Sumber: KONTAN | Editor: Barratut Taqiyyah Rafie
JAKARTA. Pemerintah mewajibkan tiap perusahaan batubara menyisakan 32% dari total produksinya untuk memenuhi kebutuhan dalam negeri atau domestic market obligation (DMO) tahun ini. Jumlah ini meningkat dari tahun lalu yang hanya sebesar 28,8%.
Direktur Jenderal Mineral Batubara dan Panas Bumi Bambang Setiawan bilang, total produksi batubara saat ini sebesar 230 juta ton. Menilik kewajiban DMO, pemerintah memperkirakan konsumsi batubara dalam negeri bakal mencapai 68 juta ton, sementara untuk pasar ekspor sebesar 162 juta ton.
Kenaikan DMO ini lantaran permintaan luar negeri yang cenderung turun karena krisis. "Selain itu, ada kebutuhan dalam negeri yang bisa kita manfaatkan, seperti kebutuhan untuk beberapa pembangkit listrik," ujar Bambang, Rabu (18/3).
Selain untuk PT Perusahaan Listrik Negara (PLN), pasokan batubara untuk pasar dalam negeri mengalir ke industri seperti semen, kertas, briket, pencairan batubara, dan gasifikasi. "DMO akan direvisi setiap tahun dengan mempertimbangkan kebutuhan dalam negeri," imbuh Bambang.
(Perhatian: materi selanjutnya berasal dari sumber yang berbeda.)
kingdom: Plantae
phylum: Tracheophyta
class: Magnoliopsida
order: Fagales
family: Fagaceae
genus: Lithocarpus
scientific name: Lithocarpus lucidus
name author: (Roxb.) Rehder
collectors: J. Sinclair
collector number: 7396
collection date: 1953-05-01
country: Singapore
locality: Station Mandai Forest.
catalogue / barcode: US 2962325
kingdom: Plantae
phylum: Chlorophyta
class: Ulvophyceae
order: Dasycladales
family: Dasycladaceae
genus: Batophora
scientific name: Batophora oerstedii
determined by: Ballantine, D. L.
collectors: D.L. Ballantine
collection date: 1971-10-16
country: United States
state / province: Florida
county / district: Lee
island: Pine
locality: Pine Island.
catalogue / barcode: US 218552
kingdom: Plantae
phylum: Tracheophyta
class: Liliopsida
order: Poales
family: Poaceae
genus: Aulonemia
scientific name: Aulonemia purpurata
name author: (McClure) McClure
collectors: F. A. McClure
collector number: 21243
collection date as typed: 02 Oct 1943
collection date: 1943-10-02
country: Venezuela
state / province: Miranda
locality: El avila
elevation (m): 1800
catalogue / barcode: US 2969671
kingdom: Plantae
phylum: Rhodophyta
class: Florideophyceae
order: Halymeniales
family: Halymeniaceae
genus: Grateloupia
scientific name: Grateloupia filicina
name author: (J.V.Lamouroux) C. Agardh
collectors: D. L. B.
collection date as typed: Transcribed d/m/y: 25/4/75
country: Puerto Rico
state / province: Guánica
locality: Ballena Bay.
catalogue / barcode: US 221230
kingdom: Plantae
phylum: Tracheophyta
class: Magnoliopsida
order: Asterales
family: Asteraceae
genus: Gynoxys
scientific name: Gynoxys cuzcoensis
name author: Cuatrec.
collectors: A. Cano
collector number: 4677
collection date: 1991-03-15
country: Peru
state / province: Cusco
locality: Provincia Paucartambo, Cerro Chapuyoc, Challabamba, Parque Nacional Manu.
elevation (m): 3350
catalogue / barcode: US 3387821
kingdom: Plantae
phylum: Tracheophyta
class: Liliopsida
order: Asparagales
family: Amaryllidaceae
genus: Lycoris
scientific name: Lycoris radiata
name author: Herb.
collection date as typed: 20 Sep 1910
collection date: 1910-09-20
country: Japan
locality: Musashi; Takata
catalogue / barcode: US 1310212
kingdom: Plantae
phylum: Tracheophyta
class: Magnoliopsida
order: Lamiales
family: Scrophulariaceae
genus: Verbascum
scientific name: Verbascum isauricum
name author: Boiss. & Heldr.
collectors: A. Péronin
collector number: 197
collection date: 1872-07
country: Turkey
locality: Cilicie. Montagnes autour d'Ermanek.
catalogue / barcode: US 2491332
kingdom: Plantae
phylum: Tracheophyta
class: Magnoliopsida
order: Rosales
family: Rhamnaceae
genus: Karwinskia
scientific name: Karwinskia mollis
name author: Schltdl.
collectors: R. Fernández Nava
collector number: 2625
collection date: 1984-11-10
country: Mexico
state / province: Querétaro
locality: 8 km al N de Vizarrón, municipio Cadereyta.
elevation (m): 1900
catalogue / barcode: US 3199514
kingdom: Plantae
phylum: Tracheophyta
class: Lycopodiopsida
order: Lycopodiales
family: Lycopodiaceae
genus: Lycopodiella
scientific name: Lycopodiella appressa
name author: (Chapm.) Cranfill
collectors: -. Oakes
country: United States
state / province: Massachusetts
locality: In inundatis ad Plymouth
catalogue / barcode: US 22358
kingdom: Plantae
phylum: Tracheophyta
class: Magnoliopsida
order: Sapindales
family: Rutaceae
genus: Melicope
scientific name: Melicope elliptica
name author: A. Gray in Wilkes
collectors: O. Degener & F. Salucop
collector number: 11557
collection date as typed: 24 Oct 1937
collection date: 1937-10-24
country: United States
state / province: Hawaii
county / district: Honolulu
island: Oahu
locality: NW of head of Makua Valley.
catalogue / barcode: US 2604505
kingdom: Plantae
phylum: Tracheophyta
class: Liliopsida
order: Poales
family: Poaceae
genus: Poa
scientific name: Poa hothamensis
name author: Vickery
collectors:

Mengantisipasi ketimpangan harga batubara ekspor dan dalam negeri, pemerintah akan menetapkan harga patokan batubara (HPB) yang perhitungannya mengacu pada publikasi harga batubara yang diakui internasional, yakni International Coal Index (ICI), Barlow Jonker, Platts, dan Global.
Ketua Asosiasi Pengusaha Batubara Indonesia (APBI) Jeffrey Mulyono bilang, pada dasarnya pengusaha sepakat untuk memenuhi kewajiban memasok batubara 32% dari produksi seperti ditetapkan pemerintah. "Yang penting, datanya harus akurat. Jangan hanya di atas kertas. Nanti bisa over supply," katanya.
Jeffrey bilang, kebutuhan batubara di dalam negeri mesti dipenuhi supaya kebutuhan industri dalam negeri yang menggunakan bahan bakar ini bisa tetap berjalan. "Apalagi, harga ekspor dan dalam negeri sama saja. Jadi, tidak ada prioritas pasar," tandasnya.